Would you like to bring Playwright's capabilities while web scraping with Ruby? The playwright-ruby-client
is a community-maintained Ruby library that allows you to do just that.
In this tutorial, you'll explore how to use Playwright in Ruby and explore more advanced browser interactions. You'll learn how to:
Let's go!
How to Use Playwright in Ruby
To understand how to use Playwright in Ruby, you'll scrape the following Infinite Scrolling demo page:
This page keeps displaying new items as you scroll down. The content loads dynamically, making it a perfect target page to demonstrate headless browser capabilities.
Let's scrape it!
Step 1: Install Playwright in Ruby
To get started, create a directory for your project and install the playwright-ruby-client
gem.
Playwright is primarily a Node.js library developed by Microsoft. While Microsoft has not released an official Ruby client for Playwright, the Ruby community has developed the playwright-ruby-client
gem, which provides bindings to the Playwright API.
gem install playwright-ruby-client
By default, this gem doesn't include the Playwright-compatible browser binaries. Therefore, you first need to install Playwright using the following command:
npm install playwright
Then run this command to install the browser binaries (Chromium, Firefox, and WebKit):
./node_modules/.bin/playwright install
For Windows machines, you need to run the following command to install the browser binaries:
node_modules\.bin\playwright install
Great! You now have everything you need to start scraping with Playwright in Ruby.

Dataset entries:
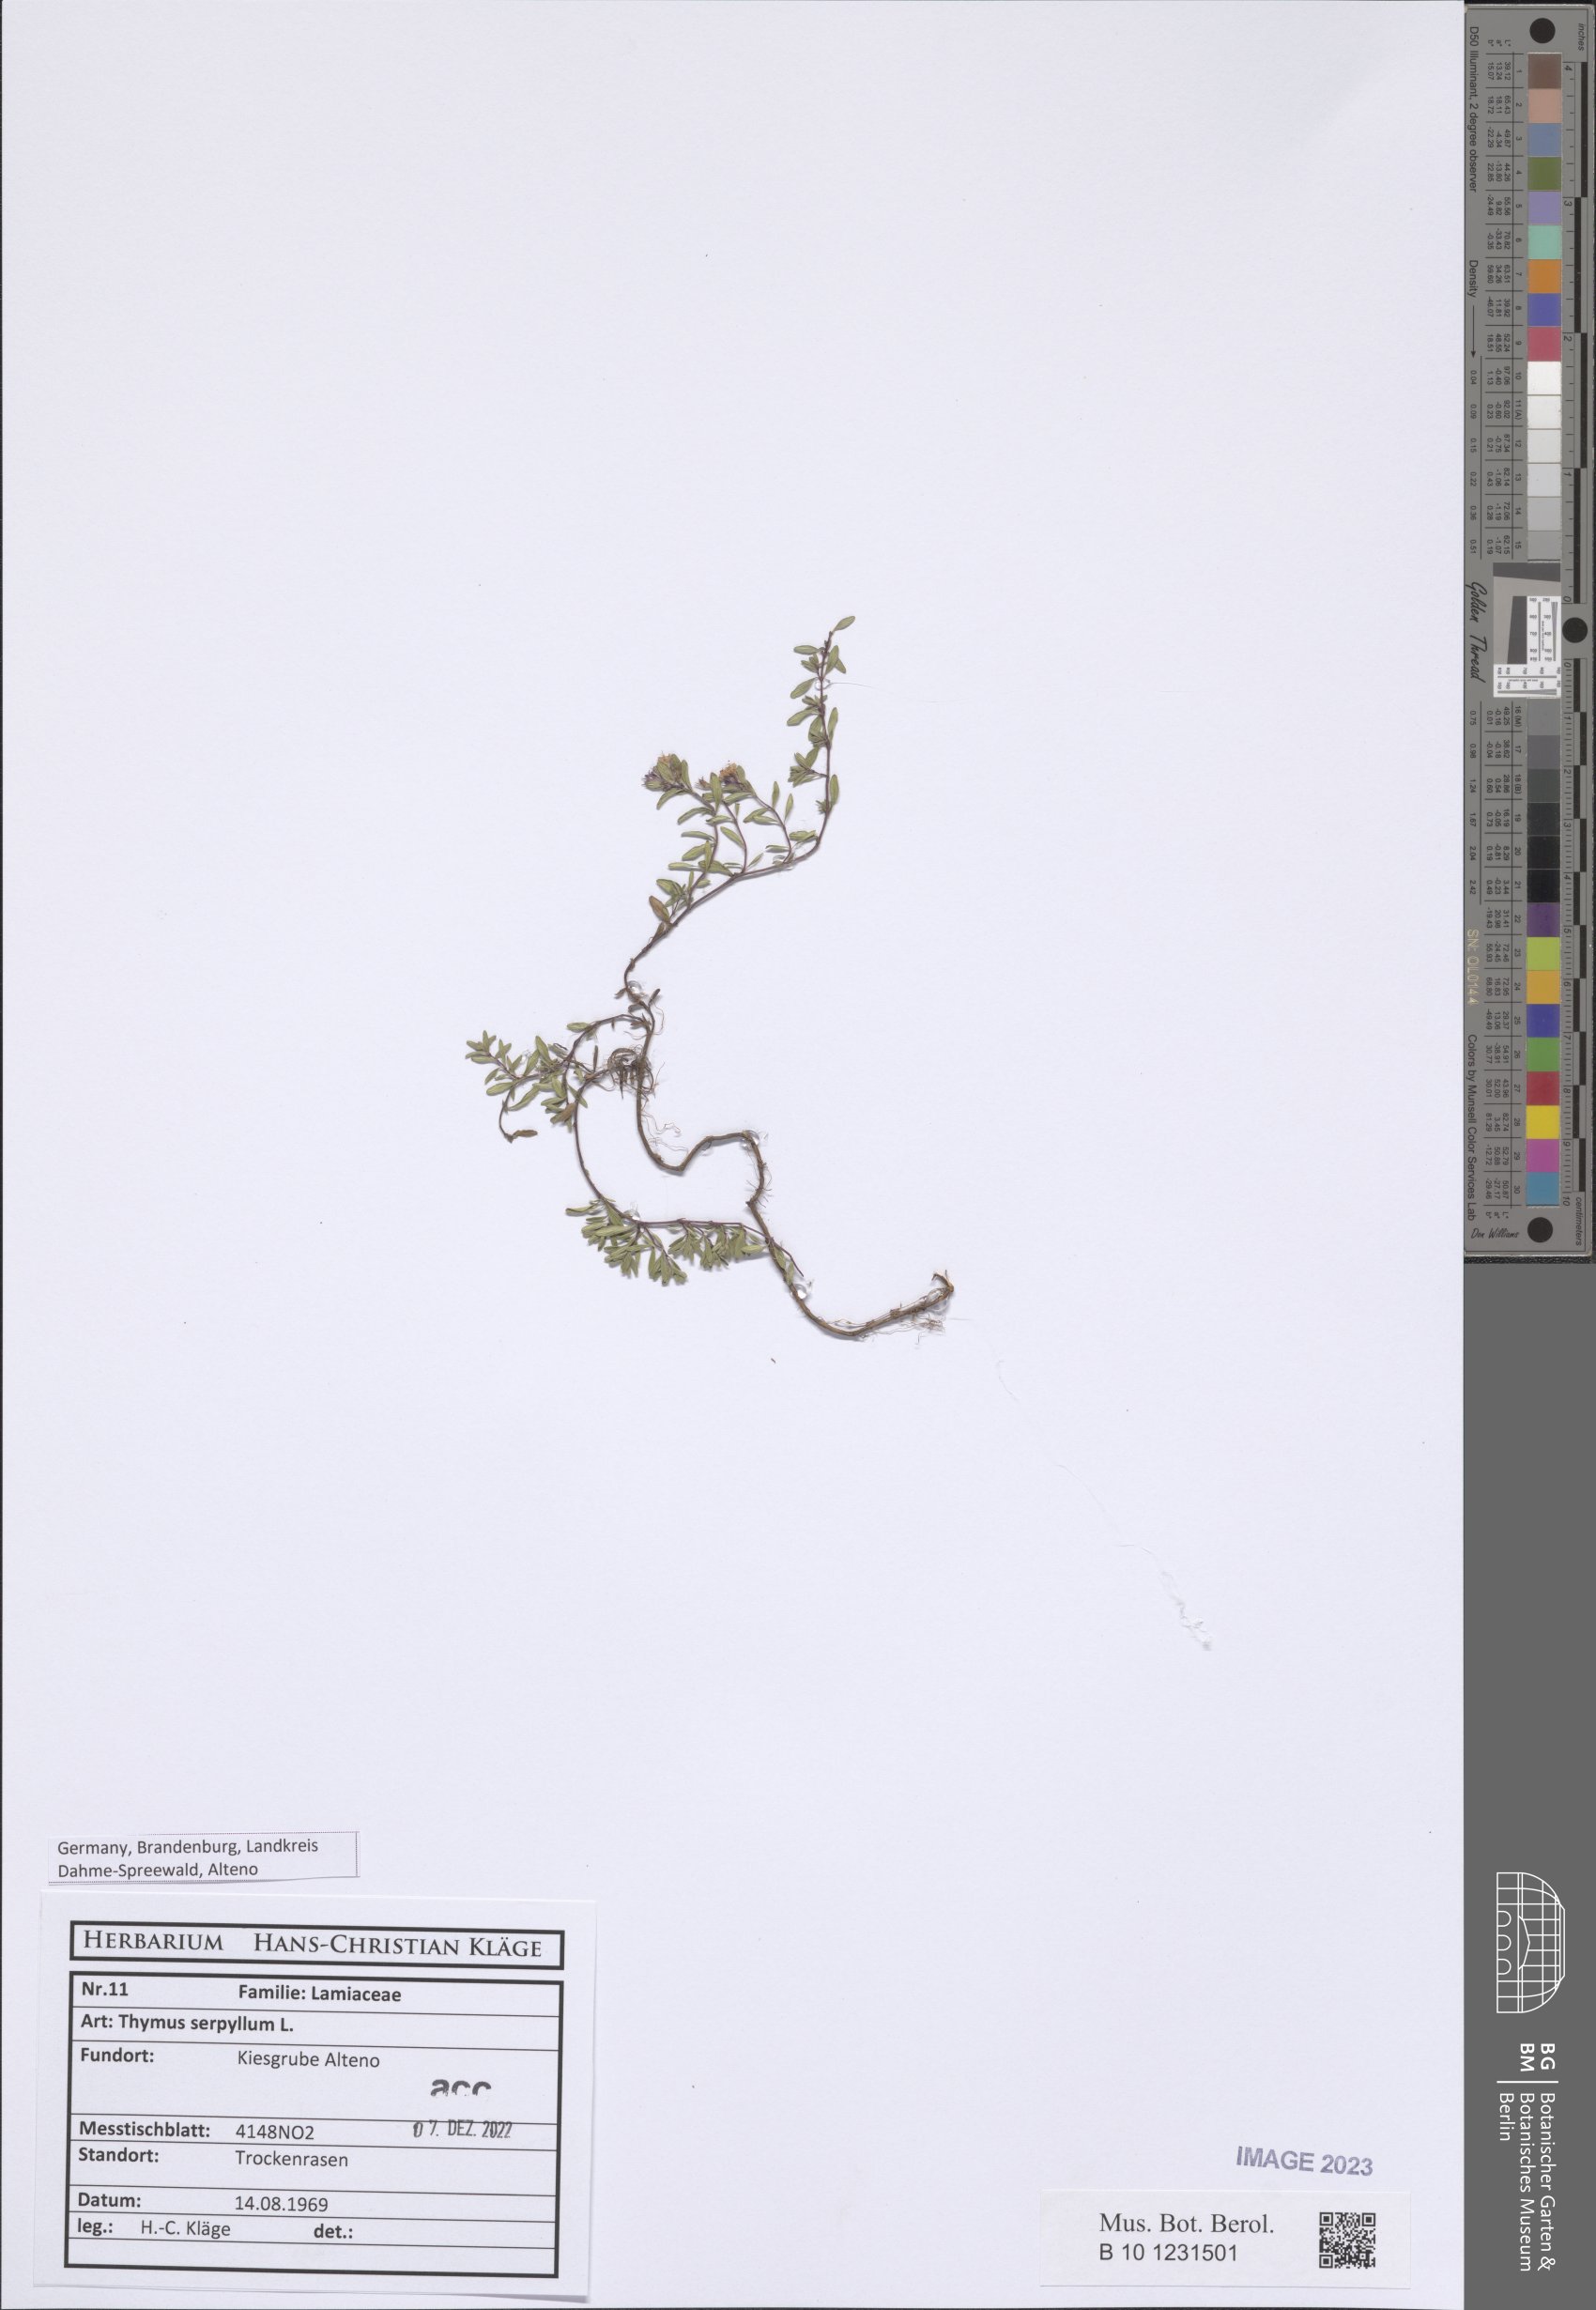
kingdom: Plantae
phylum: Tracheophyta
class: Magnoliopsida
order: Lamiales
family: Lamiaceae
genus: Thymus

...

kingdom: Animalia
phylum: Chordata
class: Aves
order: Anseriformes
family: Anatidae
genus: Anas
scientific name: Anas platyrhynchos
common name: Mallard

==

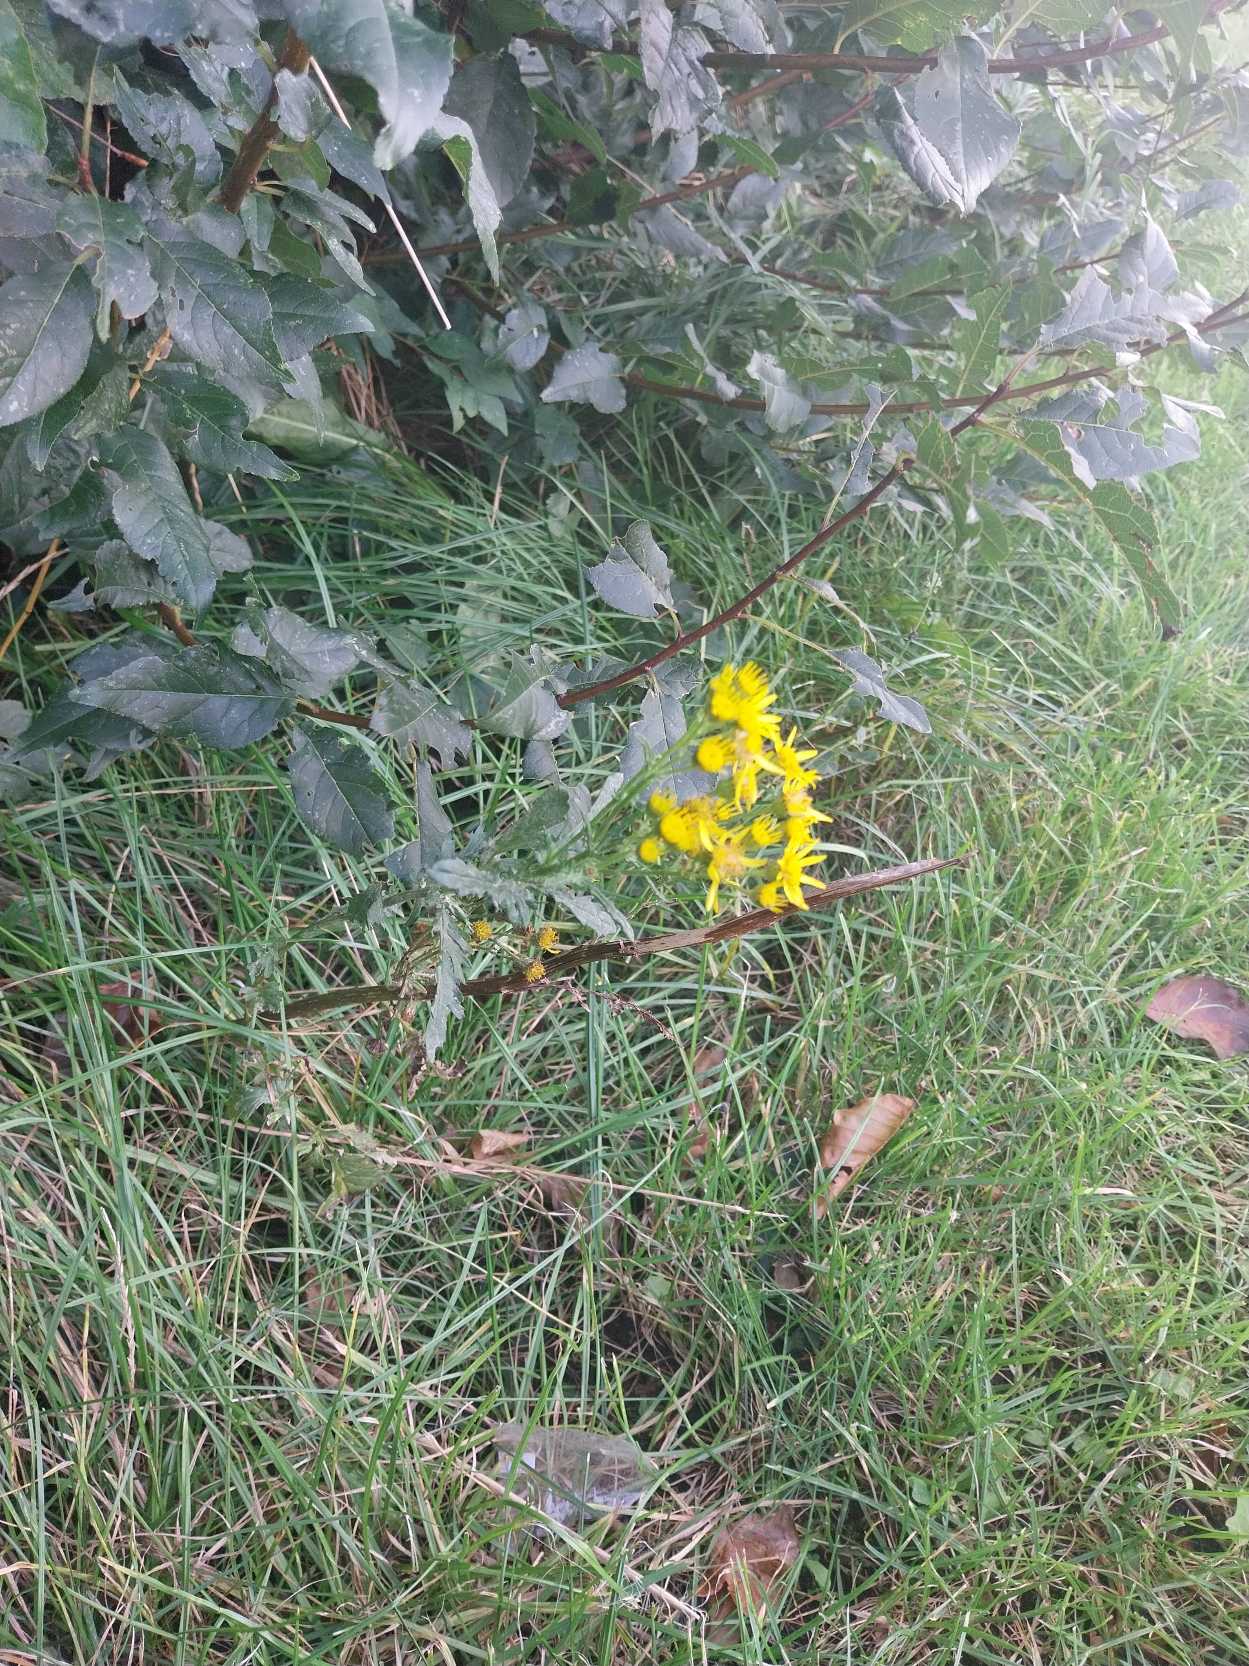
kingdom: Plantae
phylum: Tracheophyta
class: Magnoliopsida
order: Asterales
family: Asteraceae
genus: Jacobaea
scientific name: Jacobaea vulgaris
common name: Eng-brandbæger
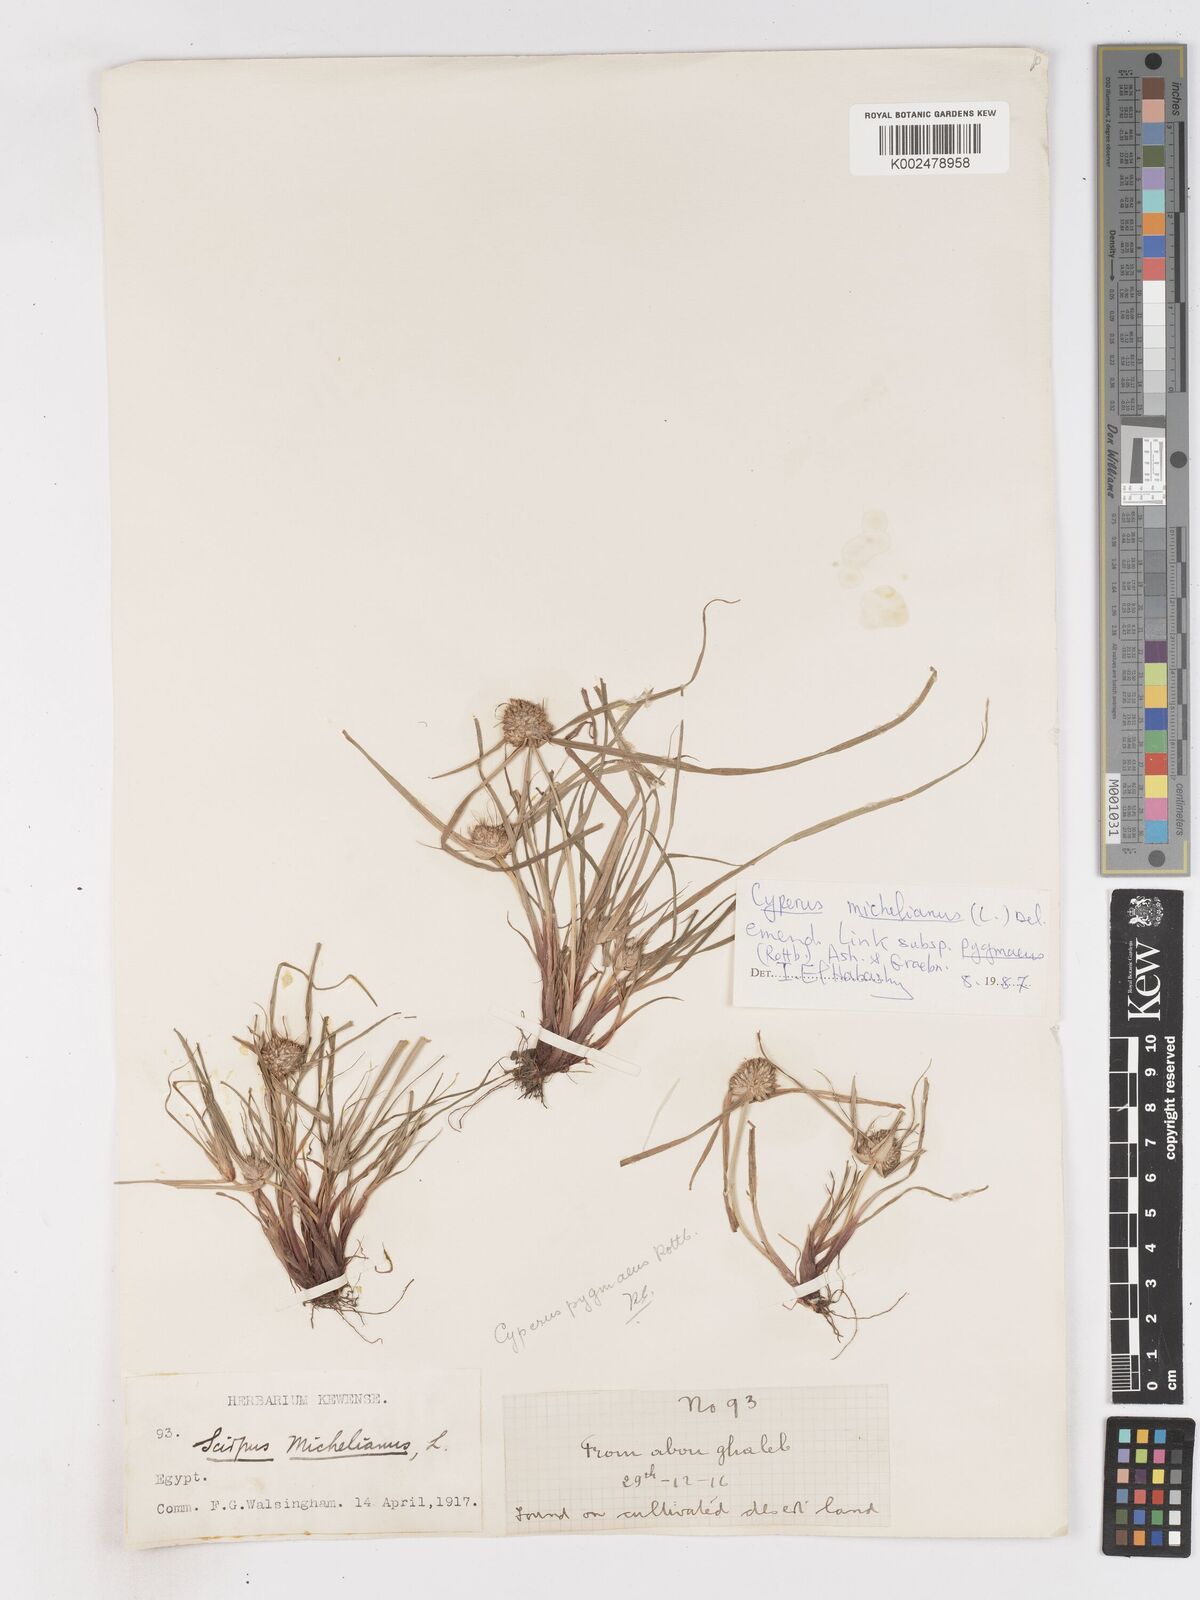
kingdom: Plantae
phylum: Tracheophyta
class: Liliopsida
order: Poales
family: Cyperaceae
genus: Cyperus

Exercise set:
**A)** Repeat the part of the Playwright tutorial that runs from "In this tutorial, you'll" to "the Playwright API.".
**B)** According to the Playwright tutorial, which three browsers does the install command set up binaries for?

Expected outputs:
**A)**
In this tutorial, you'll explore how to use Playwright in Ruby and explore more advanced browser interactions. You'll learn how to:
Let's go!
How to Use Playwright in Ruby
To understand how to use Playwright in Ruby, you'll scrape the following Infinite Scrolling demo page:
This page keeps displaying new items as you scroll down. The content loads dynamically, making it a perfect target page to demonstrate headless browser capabilities.
Let's scrape it!
Step 1: Install Playwright in Ruby
To get started, create a directory for your project and install the playwright-ruby-client
gem.
Playwright is primarily a Node.js library developed by Microsoft. While Microsoft has not released an official Ruby client for Playwright, the Ruby community has developed the playwright-ruby-client
gem, which provides bindings to the Playwright API.

**B)** Chromium, Firefox, and WebKit.